_DIRECTIONS_
Retype the entries below word for word, leaving out every picture.

_RECORD EXTRACTS_
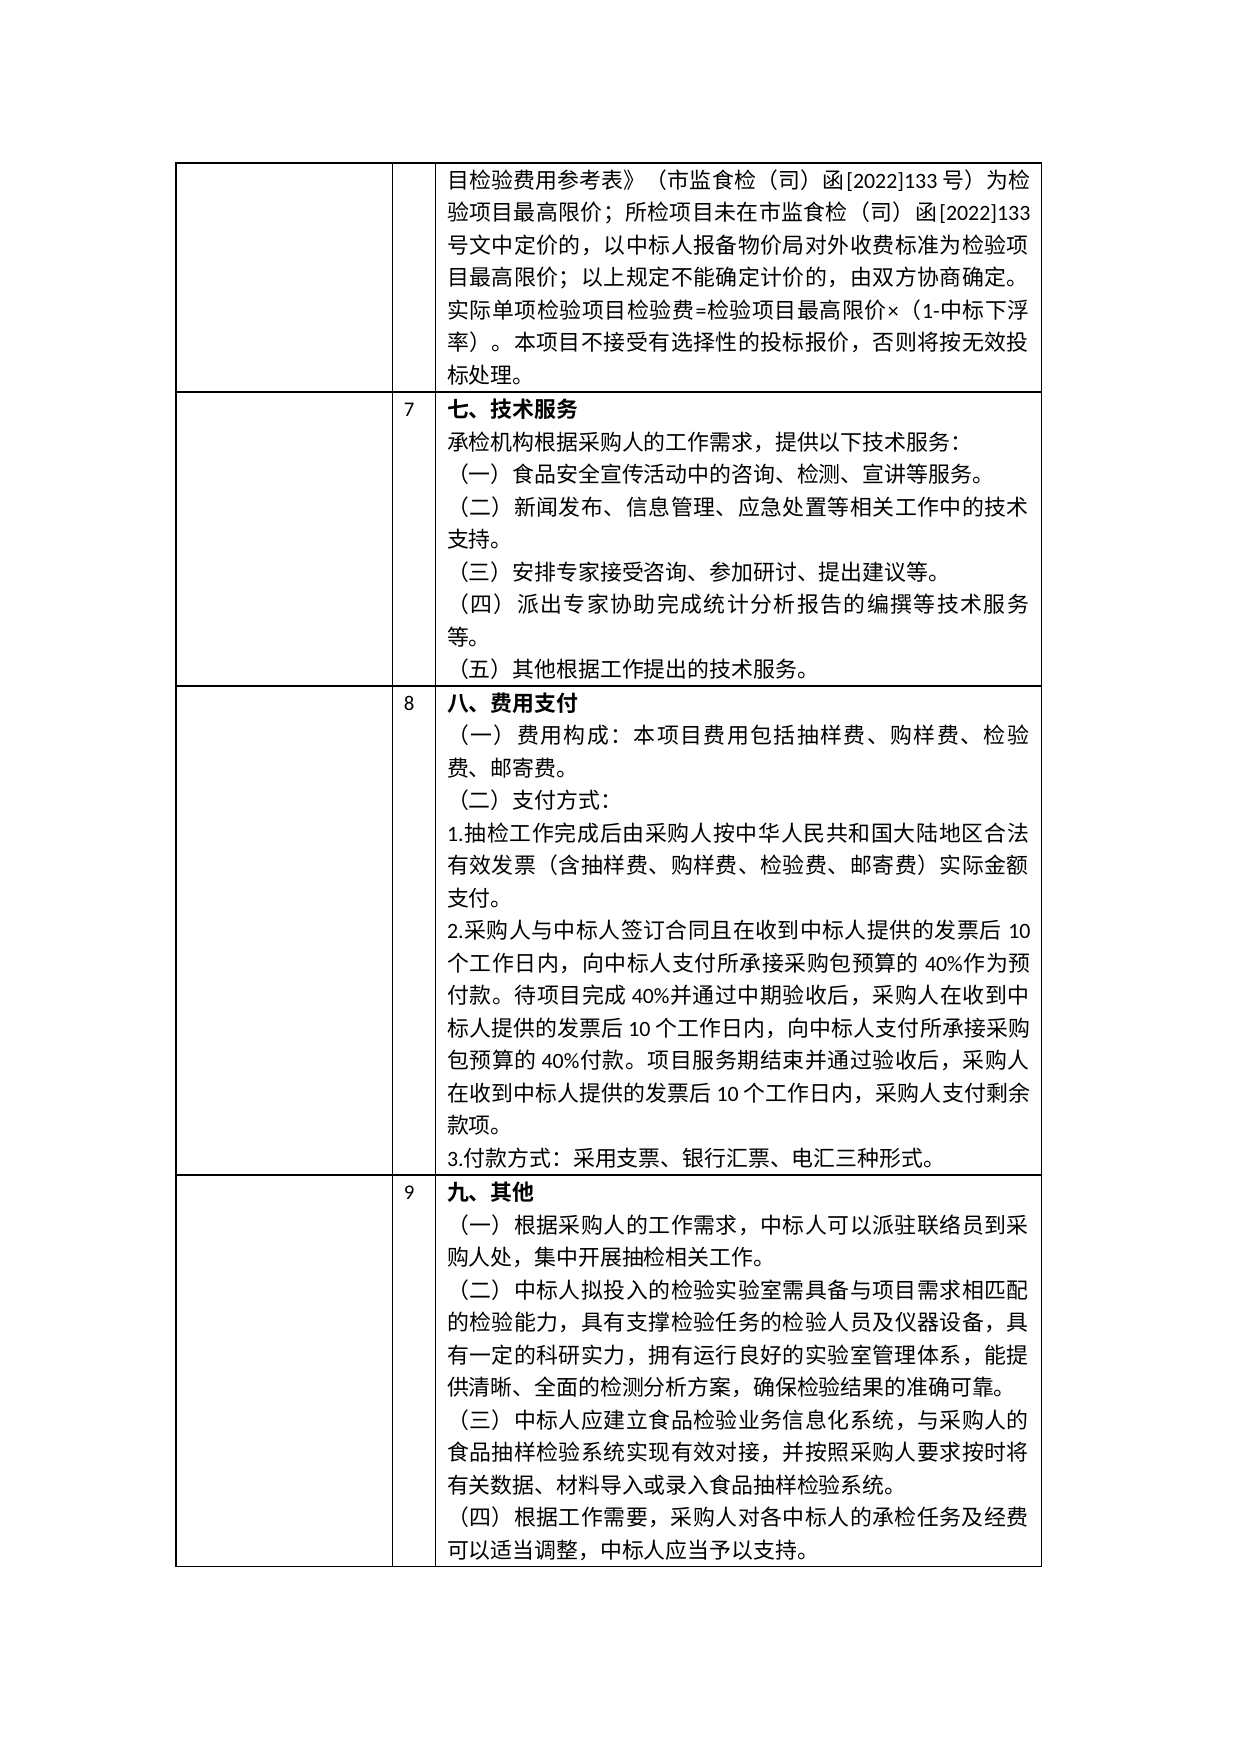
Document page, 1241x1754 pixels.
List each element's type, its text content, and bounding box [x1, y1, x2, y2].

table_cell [436, 1176, 1041, 1566]
table_cell 八、费用支付 （一）费用构成：本项目费用包括抽样费、购样费、检验费、邮寄费。 （二）支付方式： 1.抽检工作完成后由采购人按中华人民共和国大陆地区合法有效发票（含抽样费、购样费、检验费、邮寄费）实际金额支付。 2.采购人与中标人签订合同且在收到中标人提供的发票后10个工作日内，向中标人支付所承接采购包预算的40%作为预付款。待项目完成40%并通过中期验收后，采购人在收到中标人提供的发票后10个工作日内，向中标人支付所承接采购包预算的40%付款。项目服务期结束并通过验收后，采购人在收到中标人提供的发票后10个工作日内，采购人支付剩余款项。 3.付款方式：采用支票、银行汇票、电汇三种形式。 [436, 687, 1041, 1174]
table_cell 6 [393, 164, 435, 391]
table_cell 8 [393, 687, 435, 1174]
table_cell 7 [393, 393, 435, 685]
table_cell [177, 1176, 392, 1566]
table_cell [436, 164, 1041, 391]
table_cell [177, 393, 392, 685]
table_cell 9 [393, 1176, 435, 1566]
table_cell [177, 687, 392, 1174]
table_cell [177, 164, 392, 391]
table_cell 七、技术服务 承检机构根据采购人的工作需求，提供以下技术服务： （一）食品安全宣传活动中的咨询、检测、宣讲等服务。 （二）新闻发布、信息管理、应急处置等相关工作中的技术支持。 （三）安排专家接受咨询、参加研讨、提出建议等。 （四）派出专家协助完成统计分析报告的编撰等技术服务等。 （五）其他根据工作提出的技术服务。 [436, 393, 1041, 685]
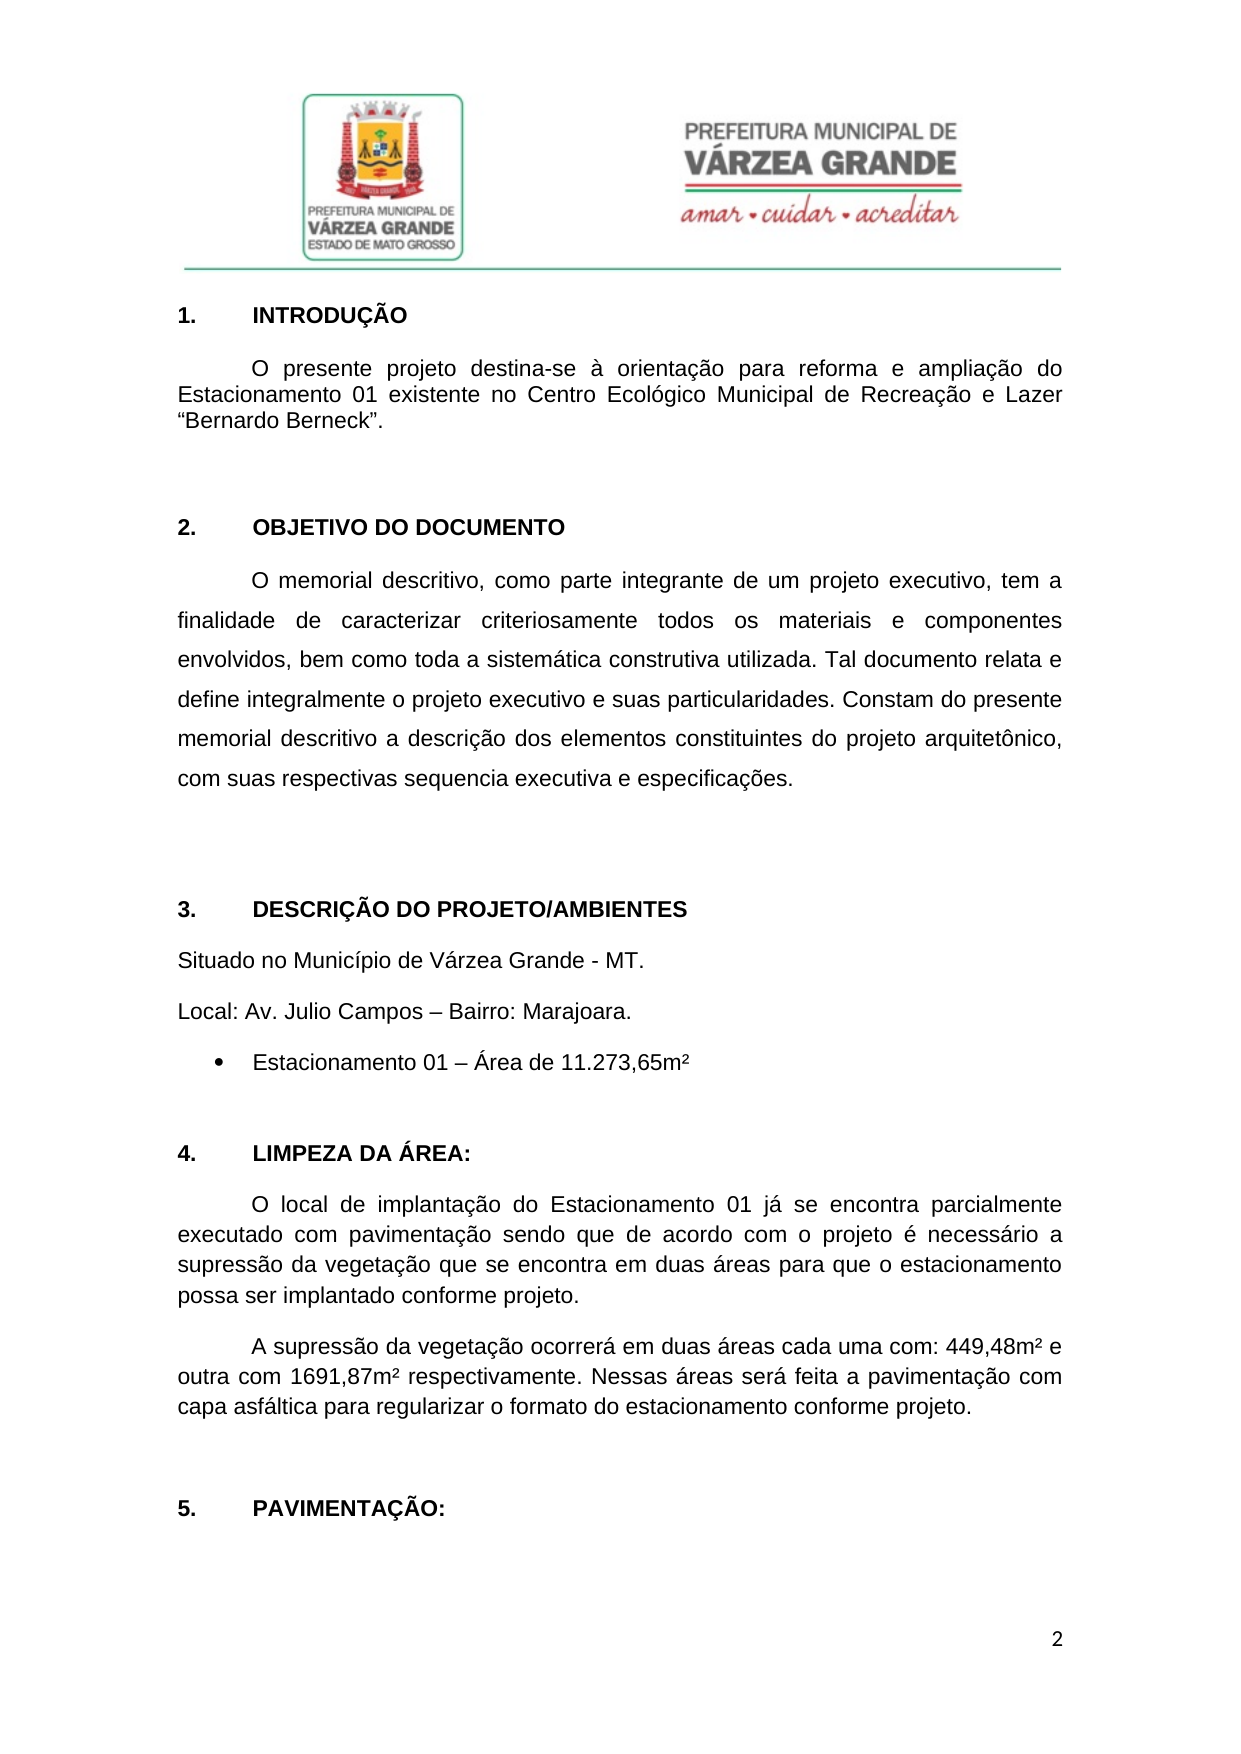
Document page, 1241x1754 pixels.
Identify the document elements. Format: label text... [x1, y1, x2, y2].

text O presente projeto destina-se à orientação para reforma e ampliação do Estacionamento 01 existente no Centro Ecológico Municipal de Recreação e Lazer “Bernardo Berneck”. [177, 354, 1063, 434]
list INTRODUÇÃO [177, 302, 1063, 328]
text Local: Av. Julio Campos – Bairro: Marajoara. [177, 998, 1063, 1024]
picture [179, 73, 1062, 274]
list OBJETIVO DO DOCUMENTO [177, 514, 1063, 541]
text A supressão da vegetação ocorrerá em duas áreas cada uma com: 449,48m² e outra com 1691,87m² respectivamente. Nessas áreas será feita a pavimentação com capa asfáltica para regularizar o formato do estacionamento conforme projeto. [177, 1333, 1063, 1419]
text O memorial descritivo, como parte integrante de um projeto executivo, tem a finalidade de caracterizar criteriosamente todos os materiais e componentes envolvidos, bem como toda a sistemática construtiva utilizada. Tal documento relata e define integralmente o projeto executivo e suas particularidades. Constam do presente memorial descritivo a descrição dos elementos constituintes do projeto arquitetônico, com suas respectivas sequencia executiva e especificações. [177, 567, 1063, 791]
list DESCRIÇÃO DO PROJETO/AMBIENTES [177, 896, 1063, 922]
list LIMPEZA DA ÁREA: [177, 1140, 1063, 1166]
list Estacionamento 01 – Área de 11.273,65m² [215, 1049, 1063, 1076]
text O local de implantação do Estacionamento 01 já se encontra parcialmente executado com pavimentação sendo que de acordo com o projeto é necessário a supressão da vegetação que se encontra em duas áreas para que o estacionamento possa ser implantado conforme projeto. [177, 1191, 1063, 1308]
list PAVIMENTAÇÃO: [177, 1495, 1063, 1521]
text Situado no Município de Várzea Grande - MT. [177, 947, 1063, 973]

_TASK SOLUTION_
Document page, 1241x1754 pixels.
List each element's type, its text content, and bounding box [x1, y1, x2, y2].

table_cell [436, 1176, 1041, 1566]
table_cell 八、费用支付 （一）费用构成：本项目费用包括抽样费、购样费、检验费、邮寄费。 （二）支付方式： 1.抽检工作完成后由采购人按中华人民共和国大陆地区合法有效发票（含抽样费、购样费、检验费、邮寄费）实际金额支付。 2.采购人与中标人签订合同且在收到中标人提供的发票后10个工作日内，向中标人支付所承接采购包预算的40%作为预付款。待项目完成40%并通过中期验收后，采购人在收到中标人提供的发票后10个工作日内，向中标人支付所承接采购包预算的40%付款。项目服务期结束并通过验收后，采购人在收到中标人提供的发票后10个工作日内，采购人支付剩余款项。 3.付款方式：采用支票、银行汇票、电汇三种形式。 [436, 687, 1041, 1174]
table_cell 6 [393, 164, 435, 391]
table_cell 8 [393, 687, 435, 1174]
table_cell 7 [393, 393, 435, 685]
table_cell [177, 1176, 392, 1566]
table_cell [436, 164, 1041, 391]
table_cell [177, 393, 392, 685]
table_cell 9 [393, 1176, 435, 1566]
table_cell [177, 687, 392, 1174]
table_cell [177, 164, 392, 391]
table_cell 七、技术服务 承检机构根据采购人的工作需求，提供以下技术服务： （一）食品安全宣传活动中的咨询、检测、宣讲等服务。 （二）新闻发布、信息管理、应急处置等相关工作中的技术支持。 （三）安排专家接受咨询、参加研讨、提出建议等。 （四）派出专家协助完成统计分析报告的编撰等技术服务等。 （五）其他根据工作提出的技术服务。 [436, 393, 1041, 685]
Document page, 1241x1754 pixels.
Identify the document elements. Format: label text... [x1, y1, x2, y2].

text O presente projeto destina-se à orientação para reforma e ampliação do Estacionamento 01 existente no Centro Ecológico Municipal de Recreação e Lazer “Bernardo Berneck”. [177, 354, 1063, 434]
list INTRODUÇÃO [177, 302, 1063, 328]
text Local: Av. Julio Campos – Bairro: Marajoara. [177, 998, 1063, 1024]
picture [179, 73, 1062, 274]
list OBJETIVO DO DOCUMENTO [177, 514, 1063, 541]
text A supressão da vegetação ocorrerá em duas áreas cada uma com: 449,48m² e outra com 1691,87m² respectivamente. Nessas áreas será feita a pavimentação com capa asfáltica para regularizar o formato do estacionamento conforme projeto. [177, 1333, 1063, 1419]
text O memorial descritivo, como parte integrante de um projeto executivo, tem a finalidade de caracterizar criteriosamente todos os materiais e componentes envolvidos, bem como toda a sistemática construtiva utilizada. Tal documento relata e define integralmente o projeto executivo e suas particularidades. Constam do presente memorial descritivo a descrição dos elementos constituintes do projeto arquitetônico, com suas respectivas sequencia executiva e especificações. [177, 567, 1063, 791]
list DESCRIÇÃO DO PROJETO/AMBIENTES [177, 896, 1063, 922]
list LIMPEZA DA ÁREA: [177, 1140, 1063, 1166]
list Estacionamento 01 – Área de 11.273,65m² [215, 1049, 1063, 1076]
text O local de implantação do Estacionamento 01 já se encontra parcialmente executado com pavimentação sendo que de acordo com o projeto é necessário a supressão da vegetação que se encontra em duas áreas para que o estacionamento possa ser implantado conforme projeto. [177, 1191, 1063, 1308]
list PAVIMENTAÇÃO: [177, 1495, 1063, 1521]
text Situado no Município de Várzea Grande - MT. [177, 947, 1063, 973]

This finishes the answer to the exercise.